**Given information:**
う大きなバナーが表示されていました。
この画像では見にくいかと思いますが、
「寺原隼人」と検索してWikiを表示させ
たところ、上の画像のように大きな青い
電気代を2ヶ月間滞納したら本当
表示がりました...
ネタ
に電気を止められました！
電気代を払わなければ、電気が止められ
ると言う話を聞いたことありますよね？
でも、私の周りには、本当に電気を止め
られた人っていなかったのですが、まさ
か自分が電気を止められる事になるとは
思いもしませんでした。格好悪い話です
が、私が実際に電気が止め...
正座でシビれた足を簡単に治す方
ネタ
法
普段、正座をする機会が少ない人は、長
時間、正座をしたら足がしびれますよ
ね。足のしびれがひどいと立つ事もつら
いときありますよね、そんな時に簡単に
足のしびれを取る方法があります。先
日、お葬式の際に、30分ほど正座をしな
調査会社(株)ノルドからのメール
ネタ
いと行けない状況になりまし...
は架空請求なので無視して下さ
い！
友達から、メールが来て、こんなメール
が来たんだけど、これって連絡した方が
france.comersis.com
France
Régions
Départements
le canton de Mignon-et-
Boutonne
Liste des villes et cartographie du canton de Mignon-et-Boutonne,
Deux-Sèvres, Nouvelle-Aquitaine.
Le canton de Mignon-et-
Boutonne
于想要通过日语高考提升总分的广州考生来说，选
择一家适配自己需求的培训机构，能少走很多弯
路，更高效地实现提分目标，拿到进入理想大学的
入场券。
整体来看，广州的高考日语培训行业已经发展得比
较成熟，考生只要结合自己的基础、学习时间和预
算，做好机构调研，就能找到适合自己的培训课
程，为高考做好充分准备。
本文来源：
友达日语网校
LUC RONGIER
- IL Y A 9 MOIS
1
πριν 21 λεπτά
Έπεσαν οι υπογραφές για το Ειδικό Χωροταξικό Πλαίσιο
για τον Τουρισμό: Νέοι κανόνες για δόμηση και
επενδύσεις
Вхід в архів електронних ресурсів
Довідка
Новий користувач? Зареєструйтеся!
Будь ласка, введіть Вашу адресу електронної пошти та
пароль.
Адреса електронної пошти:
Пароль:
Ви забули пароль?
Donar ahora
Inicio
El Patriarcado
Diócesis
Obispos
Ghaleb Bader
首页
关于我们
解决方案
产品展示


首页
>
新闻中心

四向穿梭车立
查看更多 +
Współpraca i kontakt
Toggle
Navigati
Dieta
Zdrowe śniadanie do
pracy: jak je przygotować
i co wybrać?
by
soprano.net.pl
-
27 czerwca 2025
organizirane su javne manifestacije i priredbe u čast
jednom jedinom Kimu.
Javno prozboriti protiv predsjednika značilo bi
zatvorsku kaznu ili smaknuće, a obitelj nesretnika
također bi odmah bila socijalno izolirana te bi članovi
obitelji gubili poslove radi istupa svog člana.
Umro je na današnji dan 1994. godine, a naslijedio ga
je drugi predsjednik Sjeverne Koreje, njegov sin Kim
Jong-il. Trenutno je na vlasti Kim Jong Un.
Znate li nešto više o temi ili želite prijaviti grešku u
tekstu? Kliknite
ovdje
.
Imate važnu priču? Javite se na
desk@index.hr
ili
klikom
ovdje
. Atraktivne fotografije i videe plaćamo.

**Exercise directions:** In full and without alteration, retype the entries above.

**Answer to the exercise:**
う大きなバナーが表示されていました。
この画像では見にくいかと思いますが、
「寺原隼人」と検索してWikiを表示させ
たところ、上の画像のように大きな青い
電気代を2ヶ月間滞納したら本当
表示がりました...
ネタ
に電気を止められました！
電気代を払わなければ、電気が止められ
ると言う話を聞いたことありますよね？
でも、私の周りには、本当に電気を止め
られた人っていなかったのですが、まさ
か自分が電気を止められる事になるとは
思いもしませんでした。格好悪い話です
が、私が実際に電気が止め...
正座でシビれた足を簡単に治す方
ネタ
法
普段、正座をする機会が少ない人は、長
時間、正座をしたら足がしびれますよ
ね。足のしびれがひどいと立つ事もつら
いときありますよね、そんな時に簡単に
足のしびれを取る方法があります。先
日、お葬式の際に、30分ほど正座をしな
調査会社(株)ノルドからのメール
ネタ
いと行けない状況になりまし...
は架空請求なので無視して下さ
い！
友達から、メールが来て、こんなメール
が来たんだけど、これって連絡した方が
france.comersis.com
France
Régions
Départements
le canton de Mignon-et-
Boutonne
Liste des villes et cartographie du canton de Mignon-et-Boutonne,
Deux-Sèvres, Nouvelle-Aquitaine.
Le canton de Mignon-et-
Boutonne
于想要通过日语高考提升总分的广州考生来说，选
择一家适配自己需求的培训机构，能少走很多弯
路，更高效地实现提分目标，拿到进入理想大学的
入场券。
整体来看，广州的高考日语培训行业已经发展得比
较成熟，考生只要结合自己的基础、学习时间和预
算，做好机构调研，就能找到适合自己的培训课
程，为高考做好充分准备。
本文来源：
友达日语网校
LUC RONGIER
- IL Y A 9 MOIS
1
πριν 21 λεπτά
Έπεσαν οι υπογραφές για το Ειδικό Χωροταξικό Πλαίσιο
για τον Τουρισμό: Νέοι κανόνες για δόμηση και
επενδύσεις
Вхід в архів електронних ресурсів
Довідка
Новий користувач? Зареєструйтеся!
Будь ласка, введіть Вашу адресу електронної пошти та
пароль.
Адреса електронної пошти:
Пароль:
Ви забули пароль?
Donar ahora
Inicio
El Patriarcado
Diócesis
Obispos
Ghaleb Bader
首页
关于我们
解决方案
产品展示


首页
>
新闻中心

四向穿梭车立
查看更多 +
Współpraca i kontakt
Toggle
Navigati
Dieta
Zdrowe śniadanie do
pracy: jak je przygotować
i co wybrać?
by
soprano.net.pl
-
27 czerwca 2025
organizirane su javne manifestacije i priredbe u čast
jednom jedinom Kimu.
Javno prozboriti protiv predsjednika značilo bi
zatvorsku kaznu ili smaknuće, a obitelj nesretnika
također bi odmah bila socijalno izolirana te bi članovi
obitelji gubili poslove radi istupa svog člana.
Umro je na današnji dan 1994. godine, a naslijedio ga
je drugi predsjednik Sjeverne Koreje, njegov sin Kim
Jong-il. Trenutno je na vlasti Kim Jong Un.
Znate li nešto više o temi ili želite prijaviti grešku u
tekstu? Kliknite
ovdje
.
Imate važnu priču? Javite se na
desk@index.hr
ili
klikom
ovdje
. Atraktivne fotografije i videe plaćamo.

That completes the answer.